On the occasion of Museum Week (June 5-11), Derek Fawcett donated the wood to the West Berkshire Museum in Newbury, where it will eventually be displayed.
The museum also works with the Boxford History Project to ensure that the timber is on loan to the Boxford village heritage centre.
Further research may reveal more about the marks on the oak and its context, said Janine Fox, curator of the West Berkshire Museum.
The chemistry of peatlands
Peat bogs are anaerobic (oxygen-free) environments – a condition that prevents decay.
They are also heavy with tannins, a group of naturally occurring chemicals used in leather tanning.

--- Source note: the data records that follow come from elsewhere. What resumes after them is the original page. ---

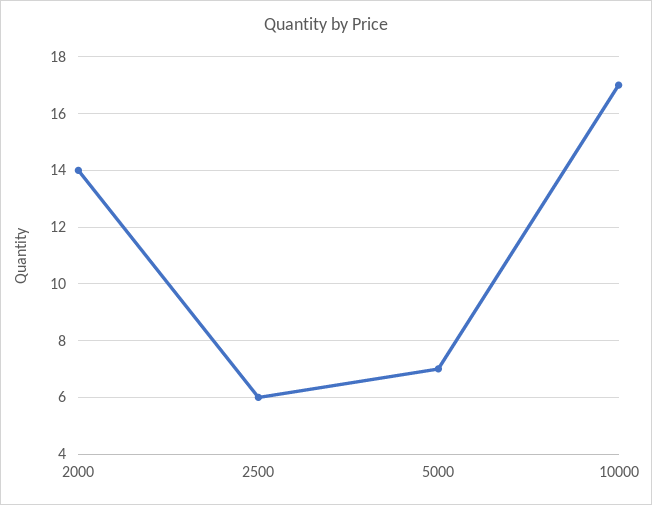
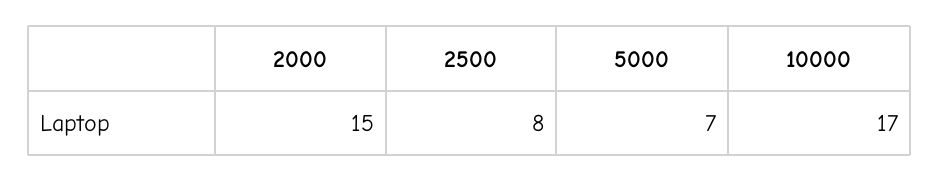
  {
-   "2000": 14,
+   "2000": 15,
-   "2500": 6,
+   "2500": 8,
    "5000": 7,
    "10000": 17
  }

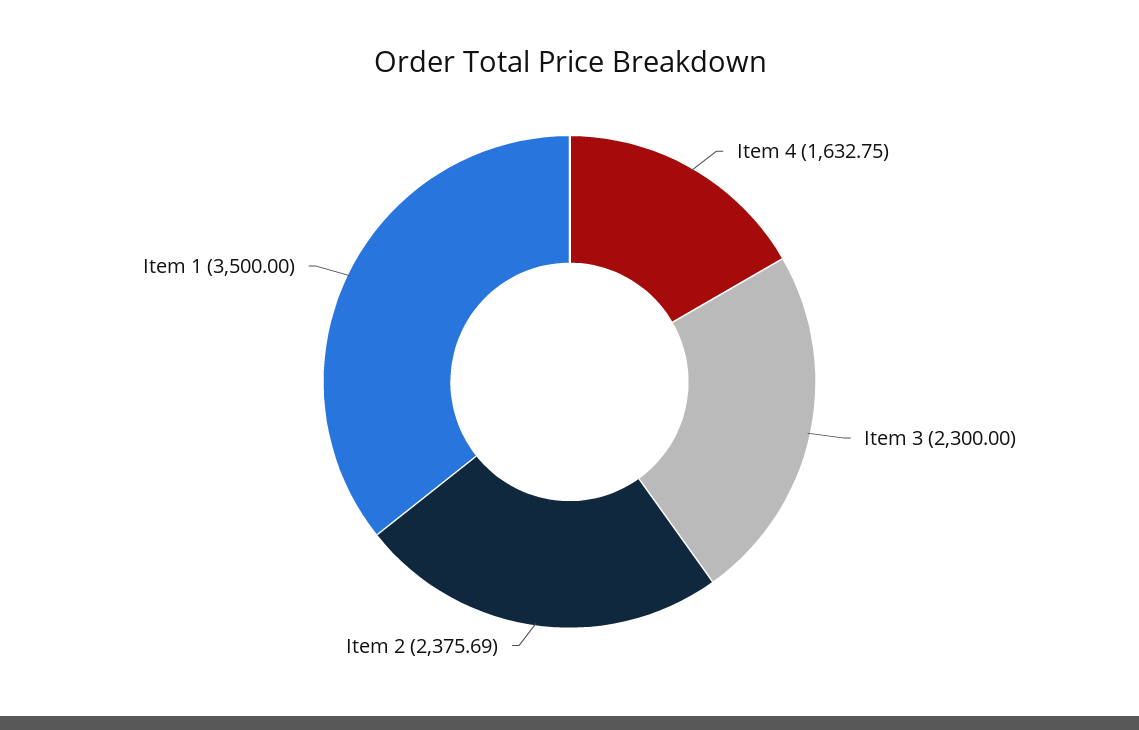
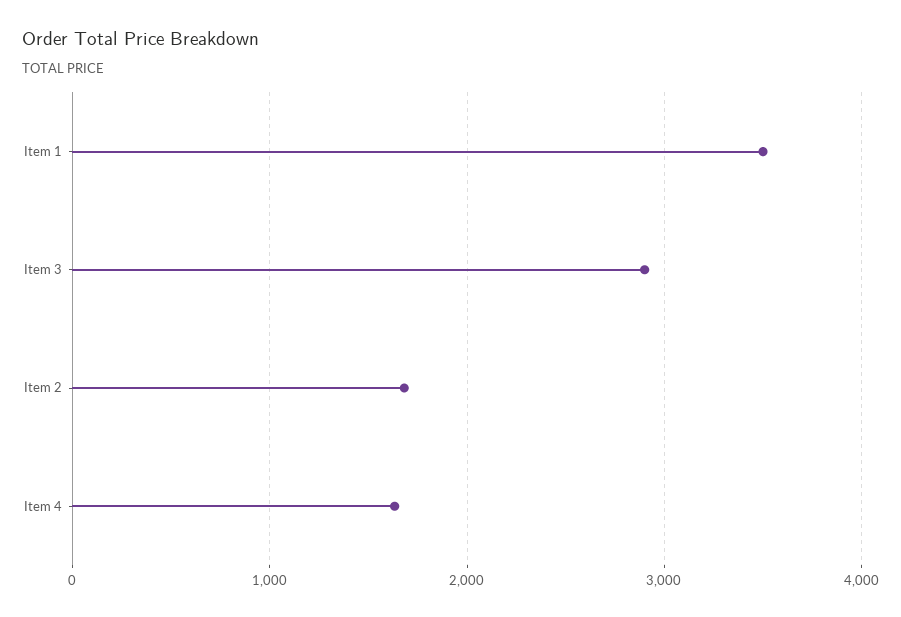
  {
    "Item 4": 1632.75,
-   "Item 3": 2300,
+   "Item 3": 2900,
-   "Item 2": 2375.69,
+   "Item 2": 1700,
    "Item 1": 3500
  }

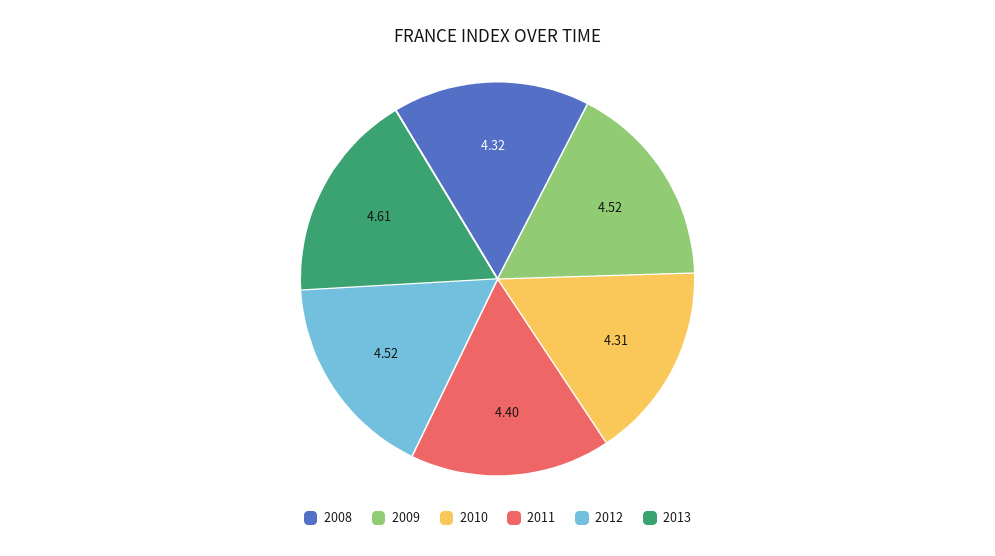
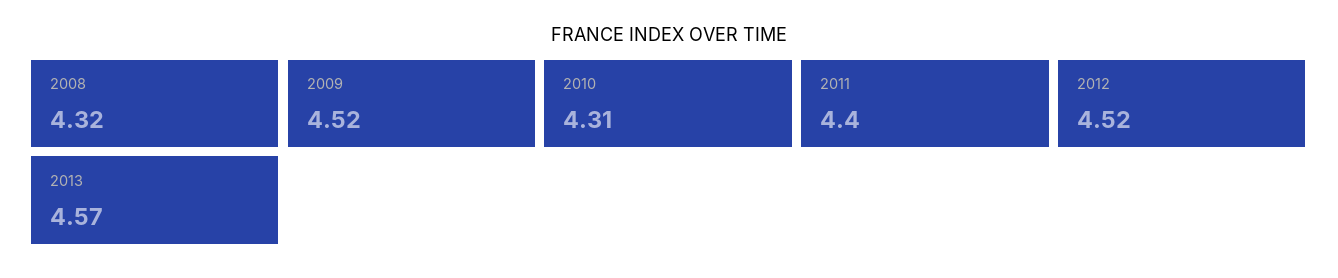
  {
    "2008": 4.32,
    "2009": 4.52,
    "2010": 4.31,
    "2011": 4.4,
    "2012": 4.52,
-   "2013": 4.61
+   "2013": 4.57
  }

The tannins preserve organic materials such as artifacts and even human bodies, including the soft tissues and digestive tract contents.
This means that soft parts of the body – such as skin, hair and stomach contents – are well preserved in bodies recovered from swamps.
The best preserved bodies – such as the woman from Huldremose, Grauballe Man and Tollund Man – have been found in raised bogs.
However, many other conditions must also be met to prevent microorganisms from breaking down the human body. The corpse should be sunk in water or dug into the ground and quickly covered.
In addition, the deposition of the body must take place when the swamp water is cold in winter or early spring, otherwise the process of decay may begin.
Archaeological excavations have also shown that some of the late Bronze Age and early Iron Age bog bodies were placed in ancient peat pits and the bodies were held in place with sticks or peat.